__EXTRAIT__.
━━━━━━━━

L’idée est de faire valoir que le meilleur atout de la démocratie est de maintenir vivace dans la société le sentiment que la présence du Front national dans le paysage politique fait problème; y compris le « simple » parrainage d’une candidature au nom de la démocratie, argument qu’ont fait valoir certains maires. Non qu’il faudrait leur interdire le parrainage du candidat d’un parti par ailleurs légalement constitué; l’important est que certains de ces maires ont été interpellés par des conseillers municipaux, par des concitoyens, par la presse locale en raison de leur parrainage; et qu’ils ont dû justifier leur décision. C’est cela qu’il faut maintenir: l’interpellation, le débat, la confrontation, en permanence. Ni interdiction du Front national, ni banalisation de son existence, que l’anonymat des parrainages pourrait conforter. La démocratie a besoin de ces points de friction pour entretenir la culture de sa fragilité naturelle. C’est même par l’existence de ces points de friction (polémique, controverse) qu’elle manifeste sa vivacité. Rien n’est jamais acquis. Dans les sociétés modernes où la transmission entre les générations ne se fait plus de façon mécanique par un formatage autoritaire, chaque génération doit reconstruire ses repères idéologiques, réinvestir les valeurs qui la constitue. C’est la vertu du débat permanent.

━━━━━━━━

__DONNÉES ENREGISTRÉES__.
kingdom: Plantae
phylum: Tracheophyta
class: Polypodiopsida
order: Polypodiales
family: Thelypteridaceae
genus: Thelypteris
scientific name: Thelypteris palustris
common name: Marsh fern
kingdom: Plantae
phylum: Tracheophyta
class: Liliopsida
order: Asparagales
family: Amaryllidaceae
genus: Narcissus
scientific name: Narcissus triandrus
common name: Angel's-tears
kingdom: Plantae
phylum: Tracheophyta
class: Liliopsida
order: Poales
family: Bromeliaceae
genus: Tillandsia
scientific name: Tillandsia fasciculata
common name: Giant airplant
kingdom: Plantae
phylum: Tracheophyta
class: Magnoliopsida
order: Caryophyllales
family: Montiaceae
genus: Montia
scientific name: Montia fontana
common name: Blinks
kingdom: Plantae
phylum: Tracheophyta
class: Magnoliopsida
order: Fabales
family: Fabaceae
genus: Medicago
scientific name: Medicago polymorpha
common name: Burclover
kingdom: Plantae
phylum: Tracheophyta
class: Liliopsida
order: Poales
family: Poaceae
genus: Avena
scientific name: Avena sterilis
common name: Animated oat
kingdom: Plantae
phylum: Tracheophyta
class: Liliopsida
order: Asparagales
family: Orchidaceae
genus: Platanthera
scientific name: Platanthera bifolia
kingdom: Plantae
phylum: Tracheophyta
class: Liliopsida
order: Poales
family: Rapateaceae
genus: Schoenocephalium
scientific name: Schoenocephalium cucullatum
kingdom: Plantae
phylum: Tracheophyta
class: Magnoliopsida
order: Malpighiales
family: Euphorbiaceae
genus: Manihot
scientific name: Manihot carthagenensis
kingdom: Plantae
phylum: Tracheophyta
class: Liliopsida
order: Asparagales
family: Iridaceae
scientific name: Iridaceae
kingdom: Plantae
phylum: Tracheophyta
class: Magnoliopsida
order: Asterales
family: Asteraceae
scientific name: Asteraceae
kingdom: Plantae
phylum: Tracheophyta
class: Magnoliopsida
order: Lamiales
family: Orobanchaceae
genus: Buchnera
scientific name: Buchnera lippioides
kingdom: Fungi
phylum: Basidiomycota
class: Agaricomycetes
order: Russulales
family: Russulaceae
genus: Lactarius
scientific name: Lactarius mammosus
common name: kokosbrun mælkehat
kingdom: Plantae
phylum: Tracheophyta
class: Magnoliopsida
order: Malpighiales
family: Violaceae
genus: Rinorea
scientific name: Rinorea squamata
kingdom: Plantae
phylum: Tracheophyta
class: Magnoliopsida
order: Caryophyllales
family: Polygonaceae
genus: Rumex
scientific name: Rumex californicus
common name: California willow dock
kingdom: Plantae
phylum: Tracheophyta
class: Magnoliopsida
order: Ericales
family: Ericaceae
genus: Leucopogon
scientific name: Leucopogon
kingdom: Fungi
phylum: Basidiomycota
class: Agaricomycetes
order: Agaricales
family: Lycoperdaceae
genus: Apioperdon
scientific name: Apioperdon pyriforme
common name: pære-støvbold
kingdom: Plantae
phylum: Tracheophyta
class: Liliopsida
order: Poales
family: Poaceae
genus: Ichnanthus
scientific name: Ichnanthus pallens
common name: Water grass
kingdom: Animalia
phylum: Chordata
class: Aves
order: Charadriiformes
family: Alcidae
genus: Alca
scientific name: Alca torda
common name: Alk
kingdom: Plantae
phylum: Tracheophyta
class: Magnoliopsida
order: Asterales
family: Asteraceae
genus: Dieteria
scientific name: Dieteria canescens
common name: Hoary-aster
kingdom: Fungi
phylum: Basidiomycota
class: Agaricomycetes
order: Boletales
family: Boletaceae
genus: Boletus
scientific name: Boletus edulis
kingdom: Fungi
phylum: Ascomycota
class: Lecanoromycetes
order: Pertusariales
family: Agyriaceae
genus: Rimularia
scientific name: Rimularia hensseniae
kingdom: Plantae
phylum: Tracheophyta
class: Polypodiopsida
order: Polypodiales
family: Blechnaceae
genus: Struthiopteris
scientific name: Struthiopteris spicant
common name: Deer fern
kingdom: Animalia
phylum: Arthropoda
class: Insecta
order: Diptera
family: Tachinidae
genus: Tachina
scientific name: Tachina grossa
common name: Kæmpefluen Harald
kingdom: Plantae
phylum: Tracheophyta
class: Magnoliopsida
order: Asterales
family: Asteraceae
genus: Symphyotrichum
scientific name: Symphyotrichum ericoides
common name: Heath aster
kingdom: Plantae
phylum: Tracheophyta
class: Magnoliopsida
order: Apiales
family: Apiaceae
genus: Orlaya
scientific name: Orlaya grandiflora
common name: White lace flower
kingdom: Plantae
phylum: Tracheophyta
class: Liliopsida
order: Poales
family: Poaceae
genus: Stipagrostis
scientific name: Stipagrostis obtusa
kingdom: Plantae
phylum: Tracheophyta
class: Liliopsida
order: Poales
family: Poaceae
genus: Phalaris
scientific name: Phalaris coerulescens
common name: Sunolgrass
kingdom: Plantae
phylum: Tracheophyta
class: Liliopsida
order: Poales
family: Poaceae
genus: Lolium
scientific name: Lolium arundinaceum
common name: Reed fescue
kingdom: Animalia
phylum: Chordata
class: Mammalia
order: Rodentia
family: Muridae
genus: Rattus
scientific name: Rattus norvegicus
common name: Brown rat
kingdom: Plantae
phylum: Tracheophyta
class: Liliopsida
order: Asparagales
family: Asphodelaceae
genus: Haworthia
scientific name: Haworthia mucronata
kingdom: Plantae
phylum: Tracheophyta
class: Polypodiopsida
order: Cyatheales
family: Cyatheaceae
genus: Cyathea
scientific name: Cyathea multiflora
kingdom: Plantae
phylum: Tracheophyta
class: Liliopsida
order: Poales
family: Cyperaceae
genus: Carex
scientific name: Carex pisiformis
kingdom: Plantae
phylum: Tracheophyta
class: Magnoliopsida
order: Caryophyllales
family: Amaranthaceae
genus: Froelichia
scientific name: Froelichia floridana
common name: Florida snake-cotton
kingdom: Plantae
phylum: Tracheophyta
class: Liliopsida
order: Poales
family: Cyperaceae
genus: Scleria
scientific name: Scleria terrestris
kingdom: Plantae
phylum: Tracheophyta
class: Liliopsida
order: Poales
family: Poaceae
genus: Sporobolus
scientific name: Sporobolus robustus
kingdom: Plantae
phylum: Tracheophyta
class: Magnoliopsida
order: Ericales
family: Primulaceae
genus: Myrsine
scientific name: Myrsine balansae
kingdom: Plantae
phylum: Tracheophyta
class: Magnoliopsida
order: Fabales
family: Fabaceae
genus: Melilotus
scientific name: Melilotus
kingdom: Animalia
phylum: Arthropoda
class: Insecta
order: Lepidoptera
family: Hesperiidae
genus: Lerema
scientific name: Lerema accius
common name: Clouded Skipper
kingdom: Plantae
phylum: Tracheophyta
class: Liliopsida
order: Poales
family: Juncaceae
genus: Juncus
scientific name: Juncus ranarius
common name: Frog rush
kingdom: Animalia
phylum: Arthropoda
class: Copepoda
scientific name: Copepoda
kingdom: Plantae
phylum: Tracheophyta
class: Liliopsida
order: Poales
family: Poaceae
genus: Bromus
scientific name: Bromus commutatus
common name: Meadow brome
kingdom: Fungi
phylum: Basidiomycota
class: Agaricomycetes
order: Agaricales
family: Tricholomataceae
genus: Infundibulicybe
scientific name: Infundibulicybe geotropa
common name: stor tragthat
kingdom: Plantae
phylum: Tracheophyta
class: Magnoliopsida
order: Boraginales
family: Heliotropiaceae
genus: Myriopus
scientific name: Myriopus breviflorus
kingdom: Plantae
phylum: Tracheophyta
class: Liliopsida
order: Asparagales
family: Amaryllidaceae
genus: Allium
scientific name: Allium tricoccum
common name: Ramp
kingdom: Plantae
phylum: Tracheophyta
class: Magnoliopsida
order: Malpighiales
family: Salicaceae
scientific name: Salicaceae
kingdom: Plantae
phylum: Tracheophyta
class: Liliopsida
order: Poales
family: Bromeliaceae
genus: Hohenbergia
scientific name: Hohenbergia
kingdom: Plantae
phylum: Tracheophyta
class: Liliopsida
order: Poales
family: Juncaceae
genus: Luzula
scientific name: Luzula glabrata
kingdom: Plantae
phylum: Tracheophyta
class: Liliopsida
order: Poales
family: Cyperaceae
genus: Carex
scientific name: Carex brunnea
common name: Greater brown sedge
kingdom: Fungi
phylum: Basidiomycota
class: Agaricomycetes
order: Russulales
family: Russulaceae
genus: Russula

━━━━━━━━

__CONSIGNE__.
Prolongez l'extrait sur le Front national et le débat démocratique en reprenant juste après sa dernière phrase.

__RÉSULTAT DE L'EXERCICE__.
L’idée est qu’il faut éviter de trancher. Ni réduire le Front national au silence officiel. Ni banaliser sa présence dans le paysage politique. Souhaitons vivement que le Conseil constitutionnel ne valide pas l’anonymat des parrainages. Si le processus ne doit devenir qu’une simple formalité, alors il n’a plus de raison d’être. Mais alors il faut inventer d’autres procédures, au moins aussi contraignantes, pour éviter de transformer l’élection présidentielle en mascarade.
L’élection présidentielle n’est pas une mascarade
Ce qui nous conduit au deuxième aspect du risque, celui insidieux de dépréciation de la fonction présidentielle. Ne le prenons pas trop à la légère. La campagne présidentielle a compté par le passé jusqu’à seize candidats. Vu l’enjeu d’une élection présidentielle rapporté à la personnalité et au fond de certains d’entre eux, pas sûr au final que la démocratie en sorte gagnante. Rappelons ce truisme que la campagne électorale des présidentielles a pour but de donner au pays la capacité de choisir le futur président de la République; pas de servir de mégaphone à quelques gourous habités par leur destin, d’autant plus avides de l’exposition médiatique escomptée qu’elle est sans contrepartie. La certitude dès la première seconde de ne jamais gouverner la France fait d’eux des candidats virtuels. D’Arlette Laguiller à Gérard Schivardi, de Noël Mamère à Frédéric Nihous, de Jean-Pierre Chevènement à Dominique de Villepin, de Philippe De Villiers à Bruno Mégret… la liste est infiniment longue de ceux qu’un miroir de salle de bain a éblouis: «Miroir, ô mon beau miroir, dis-moi qui..».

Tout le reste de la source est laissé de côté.